Akkuyu Nükleer Santrali’nde sözleşmesi feshedilen IC İçtaş’ın mahkeme kararı ile mühürlettiği ekipmanların mühürlerinin söküldüğü iddia edildi.

Akkuyu’da kaos sürüyor: Rus şirket, mahkeme kararına rağmen mühürleri söktü

HABER MERKEZİ

Akkuyu Nükleer Santrali’nde, Türk şirketi IC İçtaş’ın yüzde 50 ortak olduğu konsorsiyumun sözleşmesinin feshedilmesiyle başlayan karmaşa giderek büyüyor. ICTAŞ kaynaklarının verdiği bilgiye göre, mahkeme kararlarıyla mühürlenen ekipmanların mühürleri sökülerek yeniden kullanıma açıldı. Ayrıca jandarmaya suç duyurusunda bulunularak tutanak tutturduğu iddia edildi.
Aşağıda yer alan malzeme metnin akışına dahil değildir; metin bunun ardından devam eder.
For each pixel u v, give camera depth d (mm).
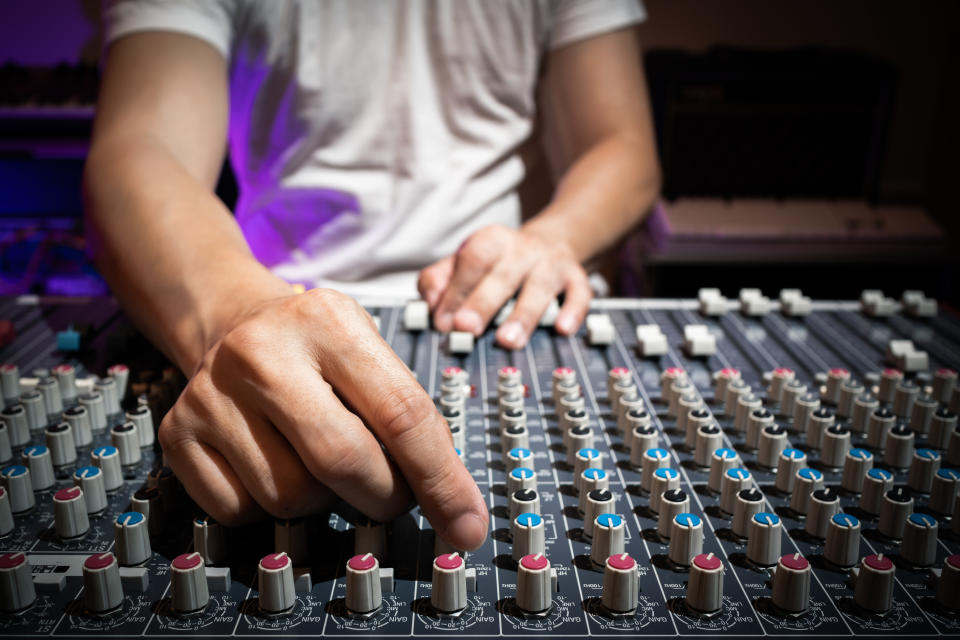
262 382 582
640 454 724
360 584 533
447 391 846
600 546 587
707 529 638
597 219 1345
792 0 3072
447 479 571
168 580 577
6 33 2869
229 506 598
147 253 849
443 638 520
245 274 779
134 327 1000
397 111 1562
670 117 2551
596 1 1599
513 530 597
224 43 1404
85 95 2416
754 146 2605
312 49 1519
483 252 1102
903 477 715
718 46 2838
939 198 3172
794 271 2523
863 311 1160
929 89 3182
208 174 1222
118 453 692
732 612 544
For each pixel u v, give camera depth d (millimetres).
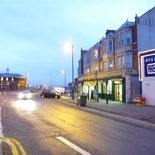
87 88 49125
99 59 46688
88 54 55625
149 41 34344
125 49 35156
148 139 10438
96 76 39188
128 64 34906
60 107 26188
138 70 31547
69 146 8969
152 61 27484
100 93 41000
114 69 36156
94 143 9500
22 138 10273
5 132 11539
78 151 8297
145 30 34281
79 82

Uzmanların pahalı ve tehlikeli olduğuna dikkat çektiği Akkuyu Nükleer Santralı henüz inşaat aşamasındayken kaos başladı. Akkuyu Nükleer A.Ş., Rus Concern Titan-2 A.Ş. ile Türk şirketi olan IC İçtaş İnşaat Sanayi ve Ticaret A.Ş. tarafından kurulan Titan 2 IC İçtaş İnşaat şirketi ile imzalanan sözleşmenin feshedildiğini 29 Temmuz’da açıklamıştı.
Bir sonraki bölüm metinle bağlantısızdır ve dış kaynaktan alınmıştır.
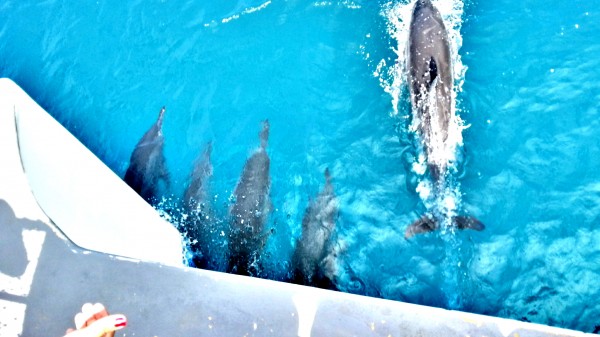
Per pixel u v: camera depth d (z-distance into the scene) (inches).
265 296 191.5
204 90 340.2
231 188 300.4
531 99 294.8
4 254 205.5
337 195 289.6
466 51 313.1
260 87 334.3
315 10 349.4
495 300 250.7
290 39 345.1
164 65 353.4
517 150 282.5
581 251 251.9
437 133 269.0
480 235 265.3
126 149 329.4
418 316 182.7
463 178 279.0
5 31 384.5
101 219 231.5
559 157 277.3
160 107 339.6
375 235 275.4
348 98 318.7
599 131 279.7
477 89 300.8
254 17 356.5
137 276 199.9
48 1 390.9
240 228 279.0
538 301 245.9
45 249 205.6
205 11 365.7
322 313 186.1
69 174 240.1
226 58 348.2
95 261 203.3
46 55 370.3
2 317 195.6
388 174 290.4
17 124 239.3
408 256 267.7
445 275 260.2
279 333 184.7
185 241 284.2
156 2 374.6
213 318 189.8
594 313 238.1
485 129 290.0
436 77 270.4
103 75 356.8
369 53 328.2
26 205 211.8
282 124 319.6
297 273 265.7
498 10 323.3
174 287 196.7
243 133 320.5
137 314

30 Temmuz’da ise Akkuyu Nükleer ile tamamı Rus şirketlerinin ortaklığında kurulan TSM Enerji arasında yeni sözleşme imzalandığı duyurulmuştu.

Sözleşmenin feshine tepki gösteren IC İçtaş İnşaat Sanayi ve Ticaret A.Ş., yapılan işlemin hukuksuz olduğuna öne sürmüştü.

Son olarak IC İçtaş, bu gelişmeler üzerine Mersin 2. Ticaret Asliye Mahkemesi’ne başvurarak tesisteki varlıklarını korumak amacıyla ihtiyati tedbir kararı aldırdı. Bölgeden ve şantiyeden gelen bilgilere göre, mahkemenin kararı doğrultusunda başlanan mühürleme işlemi, Rosatom yönetimindeki Akkuyu Nükleer ve TSM Enerji yetkililerinin engellemeleri nedeniyle aradan geçen bir haftadan uzun süreye karşın tamamlanamadı.

MÜHÜRLER SÖKÜLDÜ, KARARLAR ÇİĞNENDİ

Mühürlenen ekipmanların üzerindeki mühürler de kaçak işçiler ve Rus yöneticiler tarafından bozularak Türk mahkemesinin verdiği karar çiğnenerek ekipmanlar kullanılmaya çalışıldığı öne sürüldü. Konsorsiyumun varlıklarının üzerindeki marka/model/seri numarası gibi detaylar silindiği, ekipmanların Rus firmasına ait olduğu izlenimi yaratılmak amacıyla üzerine kanuna aykırı şekilde Rusça isimler işlenmeye çalışıldığı iddia edildi.